Henüz 22 yaşındayken monarşiyi deviren darbenin lideri Başbakan General Abdülkerim Kasım’a başarısız bir suikast düzenleyen ekibin içinde yer alan Saddam Hüseyin, ülkeden kaçarak Şam ve Kahire’de sürgün hayatı yaşamış; 1963’te General Kasım’ın devrilmesiyle Irak’a geri dönebilmiştir. Bu kez Baas’ı yönetimden tasfiye eden Devlet Başkanı Abdülselam Arif’e darbe hazırlığındayken yakalanan Saddam, cezaevine girmiş 1966’da cezaevinden kaçarak 1968’e kadar yer altında Baas faaliyetlerini yürütmeye devam etmiştir.
Baas Partisi’nin General Ahmed Hasan el Bekir öncülüğündeki darbeyle Saddam Hüseyin adım adım iktidara yürümeye başlamıştır. Bu noktada Saddam
Hüseyin’i tek başına iktidara getiren yolda iki faktör ön plana çıkmaktadır. Bunlardan birincisi 1968 darbesinin lideri General Bekir’le akrabalık ilişkisidir.
Saddam’ı büyüten dayısı Hayrullah Tulfah General Bekir’in teyzesinin oğludur. Bu akrabalık ilişkisi Bekir için Saddam’ın en güvendiği adamı olmasında önemli bir rol oynamıştır. İkinci faktör ise Saddam’ın monarşinin devrilmesinden önce başlayan siyasal faaliyetleri ve tecrübeleridir. 1958, 1959, 1963 ve 1964’te iktidara çok yaklaşmasına rağmen girişimlerinin başarısızlıkla sonuçlanması veya bir karşı darbeyle tasfiye edilmesi, Saddam Hüseyin’e istihbarat ve güvenlik
örgütlerinin önemini öğretmiştir.
Bu nedenle General Saddam Hüseyin, monarşi sonrasındaki Irak darbeler tarihinde asker kökenli olmayan ilk Devlet Başkanı olmuştur.
Bekir 1968’de Devlet Başkanı olduğunda Saddam Hüseyin Devrim Komuta Konseyi (DKK) Başkan Yardımcısı olmasına rağmen perde arkasında olmayı
tercih ederek, rejimin mevcut güvenlik ve istihbarat örgütlerinde revizyonlar yapmış ve yeni örgütlenmelere gitmiştir. Ancak en önemlisi, Saddam bu politikaları uygularken örgütlerin tamamını doğrudan kendine bağlamış ve kendisine tehdit oluşturan kişi ve grupları teker teker sistemden tasfiye etmiştir.

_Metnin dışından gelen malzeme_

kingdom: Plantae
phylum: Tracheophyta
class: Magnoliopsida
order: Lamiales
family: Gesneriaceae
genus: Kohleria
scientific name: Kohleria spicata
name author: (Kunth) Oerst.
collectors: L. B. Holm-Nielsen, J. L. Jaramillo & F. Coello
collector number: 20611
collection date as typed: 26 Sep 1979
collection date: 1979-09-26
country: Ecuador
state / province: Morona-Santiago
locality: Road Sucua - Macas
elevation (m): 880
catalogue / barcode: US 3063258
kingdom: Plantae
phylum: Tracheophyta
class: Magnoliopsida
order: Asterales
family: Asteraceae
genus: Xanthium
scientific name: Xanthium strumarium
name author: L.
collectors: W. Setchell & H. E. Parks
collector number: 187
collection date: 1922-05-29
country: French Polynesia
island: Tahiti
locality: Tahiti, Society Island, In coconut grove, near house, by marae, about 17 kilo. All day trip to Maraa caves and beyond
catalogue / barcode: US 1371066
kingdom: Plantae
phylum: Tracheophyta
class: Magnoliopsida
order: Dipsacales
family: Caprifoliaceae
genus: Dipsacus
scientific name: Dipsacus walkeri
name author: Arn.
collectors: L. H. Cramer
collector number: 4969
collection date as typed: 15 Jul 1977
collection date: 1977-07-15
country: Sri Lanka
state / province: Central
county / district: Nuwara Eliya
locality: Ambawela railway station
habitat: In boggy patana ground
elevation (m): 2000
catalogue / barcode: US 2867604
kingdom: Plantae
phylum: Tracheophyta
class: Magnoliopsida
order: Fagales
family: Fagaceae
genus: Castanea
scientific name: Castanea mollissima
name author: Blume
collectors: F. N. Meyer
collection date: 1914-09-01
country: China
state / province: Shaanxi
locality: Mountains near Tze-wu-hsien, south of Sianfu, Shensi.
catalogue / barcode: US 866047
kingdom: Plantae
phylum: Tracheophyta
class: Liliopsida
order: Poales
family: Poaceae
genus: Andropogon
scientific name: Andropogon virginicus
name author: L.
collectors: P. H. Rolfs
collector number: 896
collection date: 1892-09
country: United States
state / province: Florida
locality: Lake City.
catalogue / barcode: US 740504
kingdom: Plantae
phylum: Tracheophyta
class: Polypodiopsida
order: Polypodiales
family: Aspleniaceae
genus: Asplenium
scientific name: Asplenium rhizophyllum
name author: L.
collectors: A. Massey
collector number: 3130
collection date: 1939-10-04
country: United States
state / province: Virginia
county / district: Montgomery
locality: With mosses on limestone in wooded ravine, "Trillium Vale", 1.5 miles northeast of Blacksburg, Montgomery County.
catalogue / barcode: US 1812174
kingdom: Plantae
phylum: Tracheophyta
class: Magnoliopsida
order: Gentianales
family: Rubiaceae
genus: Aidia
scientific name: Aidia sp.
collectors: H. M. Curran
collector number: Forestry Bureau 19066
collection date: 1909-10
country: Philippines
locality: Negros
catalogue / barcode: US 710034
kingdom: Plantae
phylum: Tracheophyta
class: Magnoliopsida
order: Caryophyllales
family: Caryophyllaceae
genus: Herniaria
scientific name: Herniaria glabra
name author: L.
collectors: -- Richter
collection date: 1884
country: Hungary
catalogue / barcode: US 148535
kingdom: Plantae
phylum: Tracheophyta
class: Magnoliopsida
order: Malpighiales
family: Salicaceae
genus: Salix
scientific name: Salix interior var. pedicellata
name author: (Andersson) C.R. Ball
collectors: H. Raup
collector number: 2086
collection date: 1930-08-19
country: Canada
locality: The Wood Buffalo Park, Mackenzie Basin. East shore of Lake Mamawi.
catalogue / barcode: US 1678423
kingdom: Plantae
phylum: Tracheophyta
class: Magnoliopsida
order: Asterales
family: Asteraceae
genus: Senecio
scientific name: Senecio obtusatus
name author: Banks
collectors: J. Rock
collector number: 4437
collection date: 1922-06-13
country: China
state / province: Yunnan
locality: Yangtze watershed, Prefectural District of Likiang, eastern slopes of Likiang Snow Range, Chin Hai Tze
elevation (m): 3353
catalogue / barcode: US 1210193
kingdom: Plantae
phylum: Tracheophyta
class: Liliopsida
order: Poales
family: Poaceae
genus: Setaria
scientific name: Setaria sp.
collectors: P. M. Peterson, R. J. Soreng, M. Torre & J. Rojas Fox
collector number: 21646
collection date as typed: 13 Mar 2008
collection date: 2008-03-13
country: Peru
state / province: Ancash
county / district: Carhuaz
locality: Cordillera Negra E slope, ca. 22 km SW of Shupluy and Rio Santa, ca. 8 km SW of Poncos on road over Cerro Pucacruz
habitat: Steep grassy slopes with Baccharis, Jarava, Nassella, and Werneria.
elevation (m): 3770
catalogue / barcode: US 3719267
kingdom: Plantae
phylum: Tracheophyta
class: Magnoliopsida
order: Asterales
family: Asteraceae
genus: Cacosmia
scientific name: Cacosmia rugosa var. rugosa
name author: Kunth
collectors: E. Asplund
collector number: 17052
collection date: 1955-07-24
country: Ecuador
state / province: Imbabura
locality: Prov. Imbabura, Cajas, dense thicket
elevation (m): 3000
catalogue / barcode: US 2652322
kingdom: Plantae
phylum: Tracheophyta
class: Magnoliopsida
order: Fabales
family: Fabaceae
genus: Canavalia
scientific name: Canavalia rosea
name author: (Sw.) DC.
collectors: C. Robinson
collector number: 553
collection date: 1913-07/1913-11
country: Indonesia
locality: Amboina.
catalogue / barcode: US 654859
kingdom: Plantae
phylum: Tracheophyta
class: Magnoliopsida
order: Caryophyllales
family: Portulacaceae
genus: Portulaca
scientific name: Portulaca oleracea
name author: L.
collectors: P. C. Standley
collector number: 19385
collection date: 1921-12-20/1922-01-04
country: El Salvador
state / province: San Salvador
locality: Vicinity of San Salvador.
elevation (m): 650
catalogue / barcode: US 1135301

Saddam Hüseyin’in 1979’da Devlet Başkanlığına gelmesi, ‘kansız bir saray içi darbe’ olarak nitelenmektedir. Oysa Saddam iktidara adım adım gelirken de
iktidara geldikten sonra da Irak’ta kan sürekli akmaya devam etmiştir. Saddam’ın iktidara gelmesinin ‘kansız’ olarak nitelenmesinin nedeni, Devlet Başkanı General Bekir’in hastalığını gerekçe göstererek Saddam lehine Devlet Başkanlığından çekilmesidir. Aslında geçiş yumuşak olmuştur. Zira 65 yaşında iktidarını Saddam’a devreden General Bekir öldürülmemiş, sürgüne gönderilmemiş, ailesiyle Irak’ta yaşamaya devam etmiş ve 1982’de ölmüştür. Cenazesi Saddam’ın katıldığı büyük bir devlet töreniyle defnedilmiştir. Irak darbeler ve karşı darbeler tarihine bakıldığında, devrilen veya başarısız darbe girişiminde bulunan kişiler ya öldürülmüş ya sürgüne gönderilmiş ya da hapse atılmıştır.
Saddam Hüseyin iktidara geldikten hemen sonra Baas Partisi içinde olsun olmasın kendisine rakip olan veya risk oluşturan bütün kişi ve grupları tasfiye etmeye başlamıştır. İdam, ‘kaza’ sonucu ölüm, hapis cezası veya sürgün şeklindeki bu tasfiyelerde, Saddam’ın en önemli dayanağı kendisine bağlı olan istihbarat ve güvenlik örgütleri olmuştur. Bu örgütlerin şekillenmesi sırasında aşiretçilik ve akrabalık ilişkileri önemli rol oynamıştır. Zira söz konusu örgütlere başta kendi doğum yeri olan Tikrit olmak üzere Dur, Şavkat, Huveyce, Beyji, Samarra, Ramadi, Felluce, Bakuba gibi yerlerden Sünni Arap gençleri yerleştirmiştir. Bununla da yetinmeyen Saddam, bazı örgütlerin ve askeri birliklerin başına da kardeşleri ve kuzenleri gibi yakın akrabalarını getirmiştir.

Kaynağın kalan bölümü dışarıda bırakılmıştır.